Work instructions
Restate word for word the lines of the material below, from the line with "X146001000Y-128863000D03*" to the line with "X158696000Y-96798000D03*", both lines included, and no others.

Supplied records
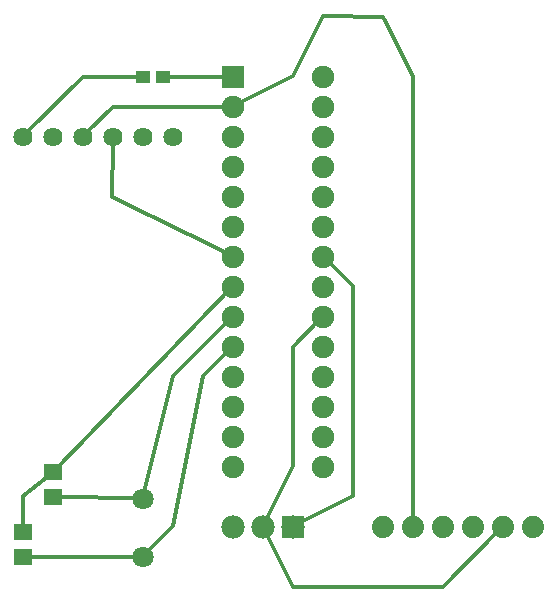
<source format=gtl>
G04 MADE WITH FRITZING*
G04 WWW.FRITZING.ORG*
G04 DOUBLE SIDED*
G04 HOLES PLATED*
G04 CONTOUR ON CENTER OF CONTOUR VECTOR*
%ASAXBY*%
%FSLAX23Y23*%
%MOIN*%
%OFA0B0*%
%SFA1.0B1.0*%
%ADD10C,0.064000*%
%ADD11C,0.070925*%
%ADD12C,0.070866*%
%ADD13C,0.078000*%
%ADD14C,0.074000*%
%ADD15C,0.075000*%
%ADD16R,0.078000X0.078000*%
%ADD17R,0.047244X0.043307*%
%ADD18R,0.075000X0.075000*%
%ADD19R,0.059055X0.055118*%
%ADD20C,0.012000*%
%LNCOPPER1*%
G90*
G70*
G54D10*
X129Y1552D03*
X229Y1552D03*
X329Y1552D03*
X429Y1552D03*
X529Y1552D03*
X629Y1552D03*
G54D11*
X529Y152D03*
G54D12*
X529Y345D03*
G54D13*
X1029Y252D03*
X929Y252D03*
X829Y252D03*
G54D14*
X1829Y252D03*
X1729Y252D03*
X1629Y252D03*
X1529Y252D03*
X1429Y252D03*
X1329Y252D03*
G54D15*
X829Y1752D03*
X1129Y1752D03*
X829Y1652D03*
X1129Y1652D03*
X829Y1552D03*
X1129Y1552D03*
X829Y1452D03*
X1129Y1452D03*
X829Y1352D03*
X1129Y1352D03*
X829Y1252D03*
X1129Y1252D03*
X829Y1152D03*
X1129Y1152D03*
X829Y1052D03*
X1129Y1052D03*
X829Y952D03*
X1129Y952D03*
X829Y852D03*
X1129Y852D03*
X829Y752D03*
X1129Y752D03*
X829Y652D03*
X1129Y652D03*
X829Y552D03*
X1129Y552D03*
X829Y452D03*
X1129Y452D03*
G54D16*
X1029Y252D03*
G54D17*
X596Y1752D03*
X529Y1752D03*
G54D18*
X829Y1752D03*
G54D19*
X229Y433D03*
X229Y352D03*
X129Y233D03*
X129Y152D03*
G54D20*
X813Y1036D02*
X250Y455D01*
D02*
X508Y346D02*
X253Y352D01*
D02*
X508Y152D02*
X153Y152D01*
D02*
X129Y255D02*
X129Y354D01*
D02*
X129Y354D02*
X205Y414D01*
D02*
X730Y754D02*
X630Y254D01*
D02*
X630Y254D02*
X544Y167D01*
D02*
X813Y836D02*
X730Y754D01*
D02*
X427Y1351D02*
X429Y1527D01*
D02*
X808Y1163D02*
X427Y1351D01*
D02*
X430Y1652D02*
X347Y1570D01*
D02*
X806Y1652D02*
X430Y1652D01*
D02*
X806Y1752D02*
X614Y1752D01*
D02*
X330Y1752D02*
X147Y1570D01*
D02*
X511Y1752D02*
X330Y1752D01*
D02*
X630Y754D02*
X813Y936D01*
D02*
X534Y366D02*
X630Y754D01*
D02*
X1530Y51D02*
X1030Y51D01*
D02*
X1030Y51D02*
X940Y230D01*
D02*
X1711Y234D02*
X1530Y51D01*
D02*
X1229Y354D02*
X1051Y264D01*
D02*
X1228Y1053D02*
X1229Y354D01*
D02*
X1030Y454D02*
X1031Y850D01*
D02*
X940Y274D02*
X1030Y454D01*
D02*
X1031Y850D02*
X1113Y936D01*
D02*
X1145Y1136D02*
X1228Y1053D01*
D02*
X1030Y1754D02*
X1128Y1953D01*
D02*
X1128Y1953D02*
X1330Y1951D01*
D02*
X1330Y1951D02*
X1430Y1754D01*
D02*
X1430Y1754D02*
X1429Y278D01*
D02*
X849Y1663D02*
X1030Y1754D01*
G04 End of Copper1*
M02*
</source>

---

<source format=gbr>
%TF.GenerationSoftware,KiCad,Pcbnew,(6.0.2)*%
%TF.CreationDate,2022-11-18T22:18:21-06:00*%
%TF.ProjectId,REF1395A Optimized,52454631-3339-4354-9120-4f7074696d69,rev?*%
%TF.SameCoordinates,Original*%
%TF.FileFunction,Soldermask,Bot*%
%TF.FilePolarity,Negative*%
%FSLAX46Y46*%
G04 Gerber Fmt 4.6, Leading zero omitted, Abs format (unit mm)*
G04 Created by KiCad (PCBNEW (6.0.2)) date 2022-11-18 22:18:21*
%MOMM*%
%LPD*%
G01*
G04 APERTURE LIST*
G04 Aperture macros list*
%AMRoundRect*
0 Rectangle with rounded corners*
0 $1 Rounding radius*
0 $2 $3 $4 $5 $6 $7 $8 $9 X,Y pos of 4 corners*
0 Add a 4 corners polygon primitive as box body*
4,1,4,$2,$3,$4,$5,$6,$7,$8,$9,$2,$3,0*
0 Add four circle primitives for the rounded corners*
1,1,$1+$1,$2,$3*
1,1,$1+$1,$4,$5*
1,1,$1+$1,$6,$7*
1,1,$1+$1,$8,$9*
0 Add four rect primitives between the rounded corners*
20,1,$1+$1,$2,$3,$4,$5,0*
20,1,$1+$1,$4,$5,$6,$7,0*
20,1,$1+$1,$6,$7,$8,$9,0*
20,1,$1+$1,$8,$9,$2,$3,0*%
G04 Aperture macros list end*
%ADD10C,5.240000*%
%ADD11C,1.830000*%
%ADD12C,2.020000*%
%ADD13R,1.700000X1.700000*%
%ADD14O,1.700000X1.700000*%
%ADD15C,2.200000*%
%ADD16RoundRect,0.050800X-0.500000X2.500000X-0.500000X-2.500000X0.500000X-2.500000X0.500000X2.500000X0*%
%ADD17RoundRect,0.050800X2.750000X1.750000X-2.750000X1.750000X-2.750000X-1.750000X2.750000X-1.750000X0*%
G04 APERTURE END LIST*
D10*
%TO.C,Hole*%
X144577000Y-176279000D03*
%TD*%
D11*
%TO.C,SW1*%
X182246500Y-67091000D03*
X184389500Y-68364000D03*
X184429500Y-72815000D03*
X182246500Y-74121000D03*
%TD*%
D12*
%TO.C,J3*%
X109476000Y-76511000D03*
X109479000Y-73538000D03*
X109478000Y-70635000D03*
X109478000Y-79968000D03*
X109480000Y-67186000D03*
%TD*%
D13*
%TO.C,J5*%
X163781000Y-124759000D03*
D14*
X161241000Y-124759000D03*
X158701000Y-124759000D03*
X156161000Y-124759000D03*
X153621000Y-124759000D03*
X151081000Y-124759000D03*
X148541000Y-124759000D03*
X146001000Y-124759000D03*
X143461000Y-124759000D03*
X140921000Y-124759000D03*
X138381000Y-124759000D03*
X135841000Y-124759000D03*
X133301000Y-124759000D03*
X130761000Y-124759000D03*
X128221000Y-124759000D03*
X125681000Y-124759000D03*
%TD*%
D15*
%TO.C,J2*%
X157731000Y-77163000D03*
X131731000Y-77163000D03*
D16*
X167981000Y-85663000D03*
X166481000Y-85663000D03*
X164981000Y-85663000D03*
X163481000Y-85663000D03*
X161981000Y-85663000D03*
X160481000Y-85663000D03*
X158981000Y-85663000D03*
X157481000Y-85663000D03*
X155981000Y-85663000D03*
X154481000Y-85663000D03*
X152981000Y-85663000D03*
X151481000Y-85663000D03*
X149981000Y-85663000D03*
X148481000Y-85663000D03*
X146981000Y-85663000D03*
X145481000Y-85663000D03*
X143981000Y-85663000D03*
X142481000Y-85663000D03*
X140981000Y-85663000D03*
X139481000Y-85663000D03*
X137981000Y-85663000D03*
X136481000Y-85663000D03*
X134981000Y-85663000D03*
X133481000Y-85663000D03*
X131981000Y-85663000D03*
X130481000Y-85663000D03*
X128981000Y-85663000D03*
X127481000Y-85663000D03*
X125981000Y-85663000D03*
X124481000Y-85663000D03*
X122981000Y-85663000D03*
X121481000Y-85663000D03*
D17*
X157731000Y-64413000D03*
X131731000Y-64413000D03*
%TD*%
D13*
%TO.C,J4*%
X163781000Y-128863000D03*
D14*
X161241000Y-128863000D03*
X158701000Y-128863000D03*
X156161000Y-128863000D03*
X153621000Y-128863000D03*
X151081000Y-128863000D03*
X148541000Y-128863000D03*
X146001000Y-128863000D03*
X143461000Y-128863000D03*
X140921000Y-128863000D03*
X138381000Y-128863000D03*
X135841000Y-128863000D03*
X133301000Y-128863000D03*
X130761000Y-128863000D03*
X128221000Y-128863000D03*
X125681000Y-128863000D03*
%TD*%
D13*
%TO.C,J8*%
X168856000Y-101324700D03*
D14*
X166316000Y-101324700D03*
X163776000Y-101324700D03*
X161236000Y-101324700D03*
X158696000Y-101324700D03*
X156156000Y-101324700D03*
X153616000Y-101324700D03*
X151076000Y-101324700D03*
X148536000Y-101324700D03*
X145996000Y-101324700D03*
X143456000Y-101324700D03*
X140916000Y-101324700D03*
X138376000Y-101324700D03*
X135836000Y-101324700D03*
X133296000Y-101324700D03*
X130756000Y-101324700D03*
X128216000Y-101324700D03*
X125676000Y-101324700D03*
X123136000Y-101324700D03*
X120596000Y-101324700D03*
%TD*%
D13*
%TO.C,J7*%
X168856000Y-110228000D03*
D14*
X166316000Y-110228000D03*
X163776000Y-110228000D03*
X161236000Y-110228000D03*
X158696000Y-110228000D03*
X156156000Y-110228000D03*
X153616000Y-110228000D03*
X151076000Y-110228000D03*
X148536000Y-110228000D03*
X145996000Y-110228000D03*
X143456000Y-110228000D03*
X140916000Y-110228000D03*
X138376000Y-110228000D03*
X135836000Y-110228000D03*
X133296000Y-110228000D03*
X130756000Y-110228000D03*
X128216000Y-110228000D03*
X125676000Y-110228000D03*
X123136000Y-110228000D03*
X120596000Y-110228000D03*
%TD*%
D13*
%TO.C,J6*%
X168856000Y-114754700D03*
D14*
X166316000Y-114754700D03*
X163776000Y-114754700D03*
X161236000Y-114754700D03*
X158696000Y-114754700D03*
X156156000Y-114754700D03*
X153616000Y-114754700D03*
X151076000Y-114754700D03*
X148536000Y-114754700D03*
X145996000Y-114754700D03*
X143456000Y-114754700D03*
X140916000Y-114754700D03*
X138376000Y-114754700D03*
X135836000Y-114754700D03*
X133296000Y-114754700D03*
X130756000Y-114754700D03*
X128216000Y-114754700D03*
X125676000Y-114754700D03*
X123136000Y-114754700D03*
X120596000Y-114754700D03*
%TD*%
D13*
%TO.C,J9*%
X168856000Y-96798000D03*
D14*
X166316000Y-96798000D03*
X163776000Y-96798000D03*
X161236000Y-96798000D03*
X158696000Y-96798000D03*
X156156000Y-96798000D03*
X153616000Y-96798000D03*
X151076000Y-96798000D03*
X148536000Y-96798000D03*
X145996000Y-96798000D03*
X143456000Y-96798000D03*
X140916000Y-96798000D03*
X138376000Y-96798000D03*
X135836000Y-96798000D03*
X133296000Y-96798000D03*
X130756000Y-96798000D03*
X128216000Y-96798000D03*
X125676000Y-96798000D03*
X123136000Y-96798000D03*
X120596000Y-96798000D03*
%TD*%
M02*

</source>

Written solution
X146001000Y-128863000D03*
X143461000Y-128863000D03*
X140921000Y-128863000D03*
X138381000Y-128863000D03*
X135841000Y-128863000D03*
X133301000Y-128863000D03*
X130761000Y-128863000D03*
X128221000Y-128863000D03*
X125681000Y-128863000D03*
%TD*%
D13*
%TO.C,J8*%
X168856000Y-101324700D03*
D14*
X166316000Y-101324700D03*
X163776000Y-101324700D03*
X161236000Y-101324700D03*
X158696000Y-101324700D03*
X156156000Y-101324700D03*
X153616000Y-101324700D03*
X151076000Y-101324700D03*
X148536000Y-101324700D03*
X145996000Y-101324700D03*
X143456000Y-101324700D03*
X140916000Y-101324700D03*
X138376000Y-101324700D03*
X135836000Y-101324700D03*
X133296000Y-101324700D03*
X130756000Y-101324700D03*
X128216000Y-101324700D03*
X125676000Y-101324700D03*
X123136000Y-101324700D03*
X120596000Y-101324700D03*
%TD*%
D13*
%TO.C,J7*%
X168856000Y-110228000D03*
D14*
X166316000Y-110228000D03*
X163776000Y-110228000D03*
X161236000Y-110228000D03*
X158696000Y-110228000D03*
X156156000Y-110228000D03*
X153616000Y-110228000D03*
X151076000Y-110228000D03*
X148536000Y-110228000D03*
X145996000Y-110228000D03*
X143456000Y-110228000D03*
X140916000Y-110228000D03*
X138376000Y-110228000D03*
X135836000Y-110228000D03*
X133296000Y-110228000D03*
X130756000Y-110228000D03*
X128216000Y-110228000D03*
X125676000Y-110228000D03*
X123136000Y-110228000D03*
X120596000Y-110228000D03*
%TD*%
D13*
%TO.C,J6*%
X168856000Y-114754700D03*
D14*
X166316000Y-114754700D03*
X163776000Y-114754700D03*
X161236000Y-114754700D03*
X158696000Y-114754700D03*
X156156000Y-114754700D03*
X153616000Y-114754700D03*
X151076000Y-114754700D03*
X148536000Y-114754700D03*
X145996000Y-114754700D03*
X143456000Y-114754700D03*
X140916000Y-114754700D03*
X138376000Y-114754700D03*
X135836000Y-114754700D03*
X133296000Y-114754700D03*
X130756000Y-114754700D03*
X128216000Y-114754700D03*
X125676000Y-114754700D03*
X123136000Y-114754700D03*
X120596000Y-114754700D03*
%TD*%
D13*
%TO.C,J9*%
X168856000Y-96798000D03*
D14*
X166316000Y-96798000D03*
X163776000Y-96798000D03*
X161236000Y-96798000D03*
X158696000Y-96798000D03*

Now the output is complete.